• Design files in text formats

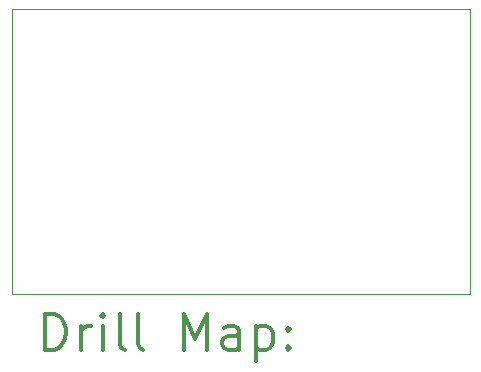
<source format=gbr>
%FSLAX45Y45*%
G04 Gerber Fmt 4.5, Leading zero omitted, Abs format (unit mm)*
G04 Created by KiCad (PCBNEW (5.1.5)-3) date 2022-12-25 19:53:28*
%MOMM*%
%LPD*%
G04 APERTURE LIST*
%TA.AperFunction,Profile*%
%ADD10C,0.100000*%
%TD*%
%ADD11C,0.200000*%
%ADD12C,0.300000*%
G04 APERTURE END LIST*
D10*
X6667500Y-8763000D02*
X10541000Y-8763000D01*
X10541000Y-8763000D02*
X10541000Y-11176000D01*
X6667500Y-11176000D02*
X6667500Y-8763000D01*
X10541000Y-11176000D02*
X6667500Y-11176000D01*
D11*
D12*
X6948928Y-11646714D02*
X6948928Y-11346714D01*
X7020357Y-11346714D01*
X7063214Y-11361000D01*
X7091786Y-11389571D01*
X7106071Y-11418143D01*
X7120357Y-11475286D01*
X7120357Y-11518143D01*
X7106071Y-11575286D01*
X7091786Y-11603857D01*
X7063214Y-11632429D01*
X7020357Y-11646714D01*
X6948928Y-11646714D01*
X7248928Y-11646714D02*
X7248928Y-11446714D01*
X7248928Y-11503857D02*
X7263214Y-11475286D01*
X7277500Y-11461000D01*
X7306071Y-11446714D01*
X7334643Y-11446714D01*
X7434643Y-11646714D02*
X7434643Y-11446714D01*
X7434643Y-11346714D02*
X7420357Y-11361000D01*
X7434643Y-11375286D01*
X7448928Y-11361000D01*
X7434643Y-11346714D01*
X7434643Y-11375286D01*
X7620357Y-11646714D02*
X7591786Y-11632429D01*
X7577500Y-11603857D01*
X7577500Y-11346714D01*
X7777500Y-11646714D02*
X7748928Y-11632429D01*
X7734643Y-11603857D01*
X7734643Y-11346714D01*
X8120357Y-11646714D02*
X8120357Y-11346714D01*
X8220357Y-11561000D01*
X8320357Y-11346714D01*
X8320357Y-11646714D01*
X8591786Y-11646714D02*
X8591786Y-11489571D01*
X8577500Y-11461000D01*
X8548928Y-11446714D01*
X8491786Y-11446714D01*
X8463214Y-11461000D01*
X8591786Y-11632429D02*
X8563214Y-11646714D01*
X8491786Y-11646714D01*
X8463214Y-11632429D01*
X8448928Y-11603857D01*
X8448928Y-11575286D01*
X8463214Y-11546714D01*
X8491786Y-11532429D01*
X8563214Y-11532429D01*
X8591786Y-11518143D01*
X8734643Y-11446714D02*
X8734643Y-11746714D01*
X8734643Y-11461000D02*
X8763214Y-11446714D01*
X8820357Y-11446714D01*
X8848928Y-11461000D01*
X8863214Y-11475286D01*
X8877500Y-11503857D01*
X8877500Y-11589571D01*
X8863214Y-11618143D01*
X8848928Y-11632429D01*
X8820357Y-11646714D01*
X8763214Y-11646714D01*
X8734643Y-11632429D01*
X9006071Y-11618143D02*
X9020357Y-11632429D01*
X9006071Y-11646714D01*
X8991786Y-11632429D01*
X9006071Y-11618143D01*
X9006071Y-11646714D01*
X9006071Y-11461000D02*
X9020357Y-11475286D01*
X9006071Y-11489571D01*
X8991786Y-11475286D01*
X9006071Y-11461000D01*
X9006071Y-11489571D01*
M02*

</source>
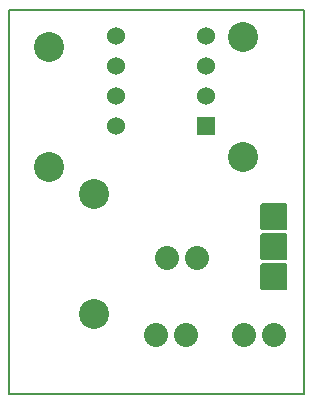
<source format=gbr>
G04 PROTEUS GERBER X2 FILE*
%TF.GenerationSoftware,Labcenter,Proteus,8.10-SP3-Build29560*%
%TF.CreationDate,2021-11-08T14:01:37+00:00*%
%TF.FileFunction,Soldermask,Top*%
%TF.FilePolarity,Negative*%
%TF.Part,Single*%
%TF.SameCoordinates,{7c1fb083-864a-452a-ad60-76d9de97a9ee}*%
%FSLAX45Y45*%
%MOMM*%
G01*
%AMPPAD007*
4,1,36,
-0.762000,-0.635000,
-0.762000,0.635000,
-0.759470,0.660970,
-0.752200,0.684980,
-0.740650,0.706580,
-0.725290,0.725290,
-0.706570,0.740650,
-0.684980,0.752200,
-0.660970,0.759470,
-0.635000,0.762000,
0.635000,0.762000,
0.660970,0.759470,
0.684980,0.752200,
0.706570,0.740650,
0.725290,0.725290,
0.740650,0.706580,
0.752200,0.684980,
0.759470,0.660970,
0.762000,0.635000,
0.762000,-0.635000,
0.759470,-0.660970,
0.752200,-0.684980,
0.740650,-0.706580,
0.725290,-0.725290,
0.706570,-0.740650,
0.684980,-0.752200,
0.660970,-0.759470,
0.635000,-0.762000,
-0.635000,-0.762000,
-0.660970,-0.759470,
-0.684980,-0.752200,
-0.706570,-0.740650,
-0.725290,-0.725290,
-0.740650,-0.706580,
-0.752200,-0.684980,
-0.759470,-0.660970,
-0.762000,-0.635000,
0*%
%TA.AperFunction,Material*%
%ADD17PPAD007*%
%ADD18C,1.524000*%
%TA.AperFunction,Material*%
%ADD19C,2.032000*%
%ADD70C,2.540000*%
%AMPPAD011*
4,1,36,
-1.143000,-1.016000,
-1.143000,1.016000,
-1.140470,1.041970,
-1.133200,1.065980,
-1.121650,1.087580,
-1.106290,1.106290,
-1.087570,1.121650,
-1.065980,1.133200,
-1.041970,1.140470,
-1.016000,1.143000,
1.016000,1.143000,
1.041970,1.140470,
1.065980,1.133200,
1.087570,1.121650,
1.106290,1.106290,
1.121650,1.087580,
1.133200,1.065980,
1.140470,1.041970,
1.143000,1.016000,
1.143000,-1.016000,
1.140470,-1.041970,
1.133200,-1.065980,
1.121650,-1.087580,
1.106290,-1.106290,
1.087570,-1.121650,
1.065980,-1.133200,
1.041970,-1.140470,
1.016000,-1.143000,
-1.016000,-1.143000,
-1.041970,-1.140470,
-1.065980,-1.133200,
-1.087570,-1.121650,
-1.106290,-1.106290,
-1.121650,-1.087580,
-1.133200,-1.065980,
-1.140470,-1.041970,
-1.143000,-1.016000,
0*%
%TA.AperFunction,Material*%
%ADD71PPAD011*%
%TA.AperFunction,Profile*%
%ADD15C,0.203200*%
%TD.AperFunction*%
D17*
X-1579000Y+4020000D03*
D18*
X-1579000Y+4274000D03*
X-1579000Y+4528000D03*
X-1579000Y+4782000D03*
X-2341000Y+4782000D03*
X-2341000Y+4528000D03*
X-2341000Y+4274000D03*
X-2341000Y+4020000D03*
D19*
X-1750000Y+2250000D03*
X-2004000Y+2250000D03*
X-1655000Y+2905000D03*
X-1909000Y+2905000D03*
D70*
X-2524000Y+3441000D03*
X-2524000Y+2425000D03*
X-2909000Y+3675000D03*
X-2909000Y+4691000D03*
X-1262000Y+3754000D03*
X-1262000Y+4770000D03*
D71*
X-1000000Y+2742000D03*
X-1000000Y+2996000D03*
X-1000000Y+3250000D03*
D19*
X-1000000Y+2250000D03*
X-1254000Y+2250000D03*
D15*
X-3250000Y+1750000D02*
X-750000Y+1750000D01*
X-750000Y+5000000D01*
X-3250000Y+5000000D01*
X-3250000Y+1750000D01*
M02*

</source>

• To do
Report back every line of the entries in which "LIST" occurs.

• Task output
G04 APERTURE LIST*
G04 APERTURE END LIST*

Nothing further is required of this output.